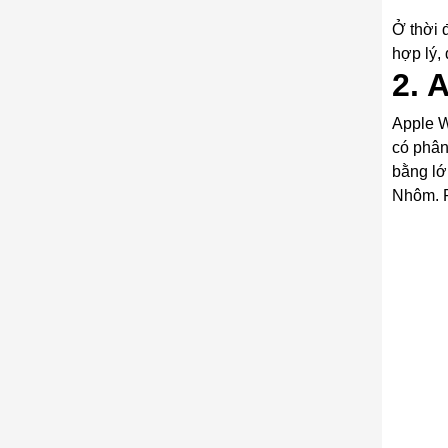
Ở thời 
hợp lý,
2. 
Apple W
có phân
bằng lớ
Nhôm. P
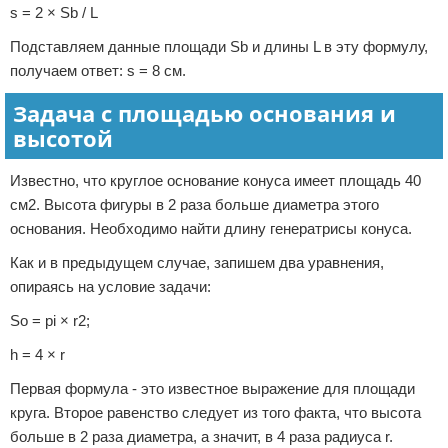
s = 2 × Sb / L
Подставляем данные площади Sb и длины L в эту формулу,
получаем ответ: s = 8 см.
Задача с площадью основания и
высотой
Известно, что круглое основание конуса имеет площадь 40
см2. Высота фигуры в 2 раза больше диаметра этого
основания. Необходимо найти длину генератрисы конуса.
Как и в предыдущем случае, запишем два уравнения,
опираясь на условие задачи:
So = pi × r2;
h = 4 × r
Первая формула - это известное выражение для площади
круга. Второе равенство следует из того факта, что высота
больше в 2 раза диаметра, а значит, в 4 раза радиуса r.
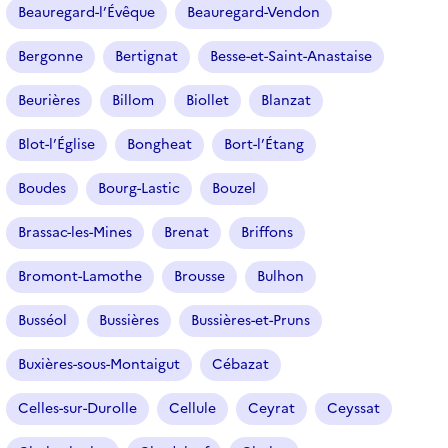
Beauregard-l’Évêque
Beauregard-Vendon
Bergonne
Bertignat
Besse-et-Saint-Anastaise
Beurières
Billom
Biollet
Blanzat
Blot-l’Église
Bongheat
Bort-l’Étang
Boudes
Bourg-Lastic
Bouzel
Brassac-les-Mines
Brenat
Briffons
Bromont-Lamothe
Brousse
Bulhon
Busséol
Bussières
Bussières-et-Pruns
Buxières-sous-Montaigut
Cébazat
Celles-sur-Durolle
Cellule
Ceyrat
Ceyssat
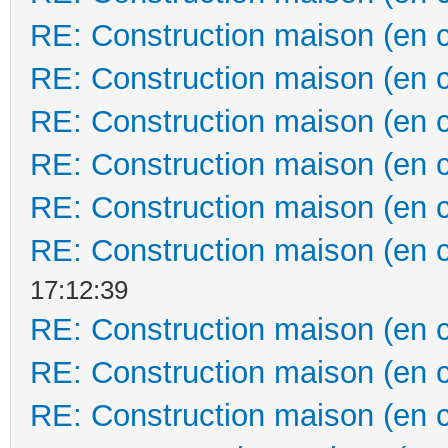
RE: Construction maison (en 
RE: Construction maison (en 
RE: Construction maison (en 
RE: Construction maison (en 
RE: Construction maison (en 
RE: Construction maison (en 
17:12:39
RE: Construction maison (en 
RE: Construction maison (en 
RE: Construction maison (en 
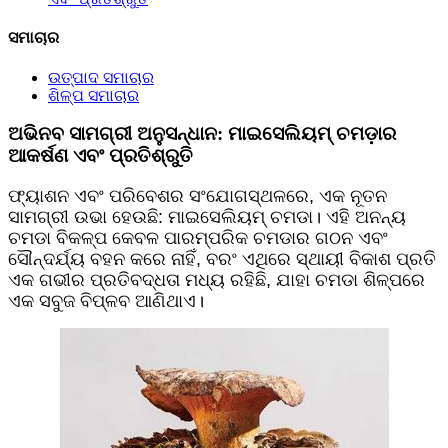
ସମାଚାର
ଉତ୍ପାଦ ସମାଚାର
ଶିଳ୍ପ ସମାଚାର
ଅଭିନବ ସାମଗ୍ରୀ ଅନୁସନ୍ଧାନ: ମାଇସେଲିୟମ୍ ଚମଡ଼ାର
ଆକର୍ଷଣ ଏବଂ ପ୍ରତିଶ୍ରୁତି
ଫ୍ୟାଶନ ଏବଂ ପରିବେଶର ସଂଯୋଗସ୍ଥଳରେ, ଏକ ନୂତନ
ସାମଗ୍ରୀ ଉଭା ହେଉଛି: ମାଇସେଲିୟମ୍ ଚମଡା। ଏହି ଅନନ୍ୟ
ଚମଡା ବିକଳ୍ପ କେବଳ ପାରମ୍ପରିକ ଚମଡାର ଗଠନ ଏବଂ
ସୌନ୍ଦର୍ଯ୍ୟ ବହନ କରେ ନାହିଁ, ବରଂ ଏଥିରେ ସ୍ଥାୟୀ ବିକାଶ ପ୍ରତି
ଏକ ଗଭୀର ପ୍ରତିବଦ୍ଧତା ମଧ୍ୟ ରହିଛି, ଯାହା ଚମଡା ଶିଳ୍ପରେ
ଏକ ସବୁଜ ବିପ୍ଳବ ଆଣିଥାଏ।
#####
*WORK TO BE COMPLETED*.
Using the string "больше" as the search term, count the lines of the data above that hold it and report that number alone.

*TASK RESULT*.
2